Déléguer la gestion de ses campagnes est parfaitement légitime : c'est un métier. Déléguer la propriété de son compte l'est beaucoup moins, et pourtant, c'est fréquent, souvent sans que l'annonceur en ait conscience.
Question 1 : à qui appartient le compte ?
Si le compte publicitaire a été créé par le prestataire sur sa propre structure, l'historique lui appartient. Le jour où vous changez, vous repartez de zéro : plus d'historique de performance, plus d'apprentissage accumulé, plus de données de conversion. La reconstruction coûte plusieurs semaines de résultats dégradés.
La bonne configuration est simple : le compte est à votre nom, et vous donnez un accès de gestion. Vous gardez la propriété, le prestataire garde la main pour travailler.
Le jour où vous changez de prestataire, vous découvrez ce que vous possédiez réellement.
Question 2 : qui lit les résultats ?
Un rapport rédigé par la personne qui exécute est structurellement juge et partie. Ce n'est pas nécessairement de la mauvaise foi : c'est un biais normal : on met en avant ce qui marche. La conséquence est concrète : les questions gênantes ne sont jamais posées.

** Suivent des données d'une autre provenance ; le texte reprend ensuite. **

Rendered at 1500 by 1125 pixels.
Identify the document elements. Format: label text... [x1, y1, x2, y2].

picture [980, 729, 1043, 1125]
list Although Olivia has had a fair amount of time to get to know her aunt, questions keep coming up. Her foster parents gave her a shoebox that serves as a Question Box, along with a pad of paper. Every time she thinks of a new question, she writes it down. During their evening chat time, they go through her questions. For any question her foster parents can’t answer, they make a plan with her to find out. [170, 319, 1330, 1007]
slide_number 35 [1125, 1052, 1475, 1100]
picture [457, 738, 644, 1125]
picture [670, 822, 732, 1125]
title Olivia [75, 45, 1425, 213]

Un regard indépendant ne remplace pas le prestataire. Il pose les questions que personne n'a intérêt à poser : pourquoi ce budget augmente-t-il ? pourquoi ces termes de recherche continuent-ils d'être payés ? le coût par client réel a-t-il baissé, ou seulement le coût par clic ?

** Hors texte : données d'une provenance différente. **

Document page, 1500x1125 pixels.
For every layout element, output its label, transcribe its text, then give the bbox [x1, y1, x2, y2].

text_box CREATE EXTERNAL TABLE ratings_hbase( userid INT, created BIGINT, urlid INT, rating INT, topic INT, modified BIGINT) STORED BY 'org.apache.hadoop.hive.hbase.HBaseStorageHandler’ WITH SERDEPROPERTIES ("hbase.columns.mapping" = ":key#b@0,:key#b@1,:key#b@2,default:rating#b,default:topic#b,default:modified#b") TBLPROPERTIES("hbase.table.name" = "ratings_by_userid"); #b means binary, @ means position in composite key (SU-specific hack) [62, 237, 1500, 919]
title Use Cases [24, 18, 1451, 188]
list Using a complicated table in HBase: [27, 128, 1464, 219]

Question 3 : que se passe-t-il si vous partez ?
- Le compte reste-t-il actif à votre nom, avec son historique ?
- Les pages d'arrivée créées pour les campagnes vous appartiennent-elles ?
- Le suivi des conversions est-il posé sur votre propre installation, ou sur celle du prestataire ?
- Les listes d'audience constituées avec votre trafic restent-elles accessibles ?
Ces quatre points se règlent en dix minutes au démarrage. Ils prennent des mois à rattraper ensuite.
Le cas particulier des offres « tout compris »
Une offre qui mélange budget média et prestation dans un forfait unique rend impossible la lecture du rendement : vous ne savez pas ce qui part en publicité et ce qui part en honoraires. Exigez la séparation. Ce n'est pas un signe de méfiance, c'est la condition d'un arbitrage possible.
Concrètement
Vérifiez aujourd'hui, sans attendre un conflit, qui est propriétaire de votre compte publicitaire et où est installé le suivi des conversions. Si la réponse n'est pas « moi », c'est le premier sujet à traiter, avant même la performance des campagnes.
On ne pilote pas ce qu'on ne possède pas.